Donner de la visibilité aux invisibles
par Xavier BAUMIER · Publié · Mis à jour
Qu’ont en commun l’allocataire du RSA qu’on n’écoute jamais, le jeune en contrat d’insertion dont l’avis ne compte pas, ou la mère célibataire en situation précaire qu’aucune politique ne semble viser ? Leur invisibilité sociale. Pourtant, ce sont elles et eux qui vivent les politiques publiques de solidarité au quotidien. Ils en subissent les lacunes, parfois les violences institutionnelles. Et souvent, ils n’ont pas voix au chapitre.
Le Conseil national des politiques de lutte contre la pauvreté et l’exclusion sociale (CNLE) s’est donné pour mission de faire de ces invisibles des acteurs à part entière. Donner de la visibilité à ceux qu’on n’écoute pas, c’est une question de justice, de démocratie… et d’efficacité.

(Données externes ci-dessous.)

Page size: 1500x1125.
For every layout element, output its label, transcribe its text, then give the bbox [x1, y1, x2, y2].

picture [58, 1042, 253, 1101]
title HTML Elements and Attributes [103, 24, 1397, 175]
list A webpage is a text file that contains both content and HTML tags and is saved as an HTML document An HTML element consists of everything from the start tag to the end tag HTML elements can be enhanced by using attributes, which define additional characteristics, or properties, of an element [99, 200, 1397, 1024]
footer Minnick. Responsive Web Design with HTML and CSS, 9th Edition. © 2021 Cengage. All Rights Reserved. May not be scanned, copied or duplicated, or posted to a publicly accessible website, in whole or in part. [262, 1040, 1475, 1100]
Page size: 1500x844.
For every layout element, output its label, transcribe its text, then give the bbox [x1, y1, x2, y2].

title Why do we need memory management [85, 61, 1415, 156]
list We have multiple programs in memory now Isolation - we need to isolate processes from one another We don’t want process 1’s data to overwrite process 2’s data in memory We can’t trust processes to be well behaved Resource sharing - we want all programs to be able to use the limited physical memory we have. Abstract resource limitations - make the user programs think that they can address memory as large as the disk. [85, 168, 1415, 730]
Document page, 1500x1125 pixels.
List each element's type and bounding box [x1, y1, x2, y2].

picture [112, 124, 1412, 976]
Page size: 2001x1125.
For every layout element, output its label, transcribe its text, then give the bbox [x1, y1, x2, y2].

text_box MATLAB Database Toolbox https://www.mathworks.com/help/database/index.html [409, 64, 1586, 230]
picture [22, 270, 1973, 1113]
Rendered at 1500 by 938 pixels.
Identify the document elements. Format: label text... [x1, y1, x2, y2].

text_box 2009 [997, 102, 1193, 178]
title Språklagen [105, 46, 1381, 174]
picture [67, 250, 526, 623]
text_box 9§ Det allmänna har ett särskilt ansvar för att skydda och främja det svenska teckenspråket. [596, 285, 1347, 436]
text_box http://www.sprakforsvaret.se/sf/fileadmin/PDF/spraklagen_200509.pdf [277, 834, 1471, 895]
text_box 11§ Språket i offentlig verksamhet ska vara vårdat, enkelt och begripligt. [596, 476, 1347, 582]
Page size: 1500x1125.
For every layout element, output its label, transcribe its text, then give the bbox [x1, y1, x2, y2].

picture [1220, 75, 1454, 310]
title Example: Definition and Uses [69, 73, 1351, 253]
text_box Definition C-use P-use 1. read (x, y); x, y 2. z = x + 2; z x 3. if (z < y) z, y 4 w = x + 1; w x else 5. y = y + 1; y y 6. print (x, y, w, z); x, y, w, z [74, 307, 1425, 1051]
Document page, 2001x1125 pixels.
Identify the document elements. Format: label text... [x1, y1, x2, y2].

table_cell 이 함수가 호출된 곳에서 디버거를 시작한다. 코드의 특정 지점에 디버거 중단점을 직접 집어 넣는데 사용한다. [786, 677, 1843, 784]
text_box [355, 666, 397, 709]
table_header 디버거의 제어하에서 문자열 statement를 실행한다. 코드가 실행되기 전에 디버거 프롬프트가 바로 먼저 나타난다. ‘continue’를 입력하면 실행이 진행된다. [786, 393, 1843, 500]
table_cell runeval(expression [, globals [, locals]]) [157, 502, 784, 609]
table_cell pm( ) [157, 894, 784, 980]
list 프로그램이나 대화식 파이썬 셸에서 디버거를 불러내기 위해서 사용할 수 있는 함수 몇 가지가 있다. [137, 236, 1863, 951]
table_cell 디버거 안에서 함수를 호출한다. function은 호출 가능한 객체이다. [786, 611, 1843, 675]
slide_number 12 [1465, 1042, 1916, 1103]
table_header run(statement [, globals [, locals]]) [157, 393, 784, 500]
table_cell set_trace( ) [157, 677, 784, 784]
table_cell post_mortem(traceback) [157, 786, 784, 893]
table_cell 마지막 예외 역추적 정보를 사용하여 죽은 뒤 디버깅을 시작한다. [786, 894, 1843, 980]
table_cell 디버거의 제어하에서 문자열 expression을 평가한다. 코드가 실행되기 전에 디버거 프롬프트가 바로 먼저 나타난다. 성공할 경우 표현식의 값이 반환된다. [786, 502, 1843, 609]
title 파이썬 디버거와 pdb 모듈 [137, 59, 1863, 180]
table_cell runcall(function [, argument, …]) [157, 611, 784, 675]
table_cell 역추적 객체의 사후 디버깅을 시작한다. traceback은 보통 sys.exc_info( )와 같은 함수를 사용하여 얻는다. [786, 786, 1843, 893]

Être vu, être entendu : une reconnaissance nécessaire
Depuis plusieurs années, le CNLE porte haut la parole des personnes en situation de pauvreté, non pas comme de simples bénéficiaires, mais comme des experts du vécu. La création en son sein du Collège des personnes concernées incarne cette volonté : il ne s’agit plus seulement de « parler pour », mais bien de « parler avec », voire « laisser parler ».
Dans un monde où les dispositifs sociaux se complexifient, où les discours publics peinent à atteindre celles et ceux qui en sont les premiers concernés, donner la parole devient un acte politique fort. Cette parole ne doit pas être instrumentalisée. Elle doit éclairer, interpeller, réorienter les politiques. Elle doit déranger parfois, mais surtout être écoutée jusqu’au bout.
Des politiques conçues sans les pauvres sont des politiques pauvres
Le CNLE le rappelle souvent : « rien sur nous sans nous ». Il ne suffit pas d’avoir un plan, une stratégie, une réforme du RSA. Si les premiers concernés ne sont pas associés à la conception des politiques de solidarité, celles-ci manquent leur cible.
Les invisibles — précaires, sans-abris, travailleurs pauvres, aidants familiaux, jeunes sans ressources — ont trop longtemps été objets de politique. Il est temps qu’ils deviennent sujets.
C’est tout le sens du Pacte des solidarités, dans lequel le CNLE joue un rôle de suivi et de veille. Ce pacte doit s’incarner sur les territoires, à travers les conférences régionales, les comités départementaux, les dispositifs de participation. Mais sans une écoute sincère, sans une capacité des institutions à se remettre en question, la promesse de participation reste lettre morte.
Rendre visible, c’est aussi protéger
L’invisibilité sociale est souvent une stratégie de survie : fuir les radars administratifs pour échapper aux contrôles, se taire pour ne pas perdre un maigre droit, éviter les institutions par peur d’être jugé.
Mais rendre visible, ce n’est pas dénoncer. Ce n’est pas pointer du doigt. C’est accueillir la parole là où elle se cache. C’est créer les conditions d’une confiance réciproque entre les invisibles et les institutions. Et cela demande du temps, de la présence, de la bienveillance.
Le CNLE doit être un guetteur de cette confiance, un vigile de la participation réelle. Il doit s’assurer que la visibilité ne soit pas une vitrine, mais une transformation. Il ne suffit pas d’inviter les personnes pauvres à une réunion : il faut leur donner le pouvoir de transformer la politique.
Les solidarités comme levier de transformation démocratique
La lutte contre les exclusions n’est pas qu’une affaire de budgets et de dispositifs. C’est une question de reconnaissance mutuelle. Une société se juge à sa capacité à faire place à chacun. Pas à intégrer dans un moule uniforme, mais à reconnaître la valeur de chaque trajectoire, de chaque vie cabossée.
Le CNLE, par sa composition pluraliste, son exigence de dialogue, sa mission de suivi des politiques publiques, est un espace rare. À condition qu’il ose faire remonter les voix dissonantes, qu’il donne le droit de citer aux oubliés, qu’il bouscule les cadres institutionnels trop normés.
De la visibilité à la dignité
Donner de la visibilité aux invisibles, ce n’est pas une opération de communication. C’est un combat pour la dignité. C’est reconnaître que la démocratie ne peut pas faire l’économie de ceux qu’elle laisse au bord du chemin.
Le CNLE doit être une caisse de résonance des solidarités vécues, pas seulement pensées. Un espace de plaidoyer et de transformation, à condition de garder le cap : ne jamais parler à la place, mais toujours à côté, avec, et parfois derrière, pour porter celles et ceux qui n’ont pas encore été vus.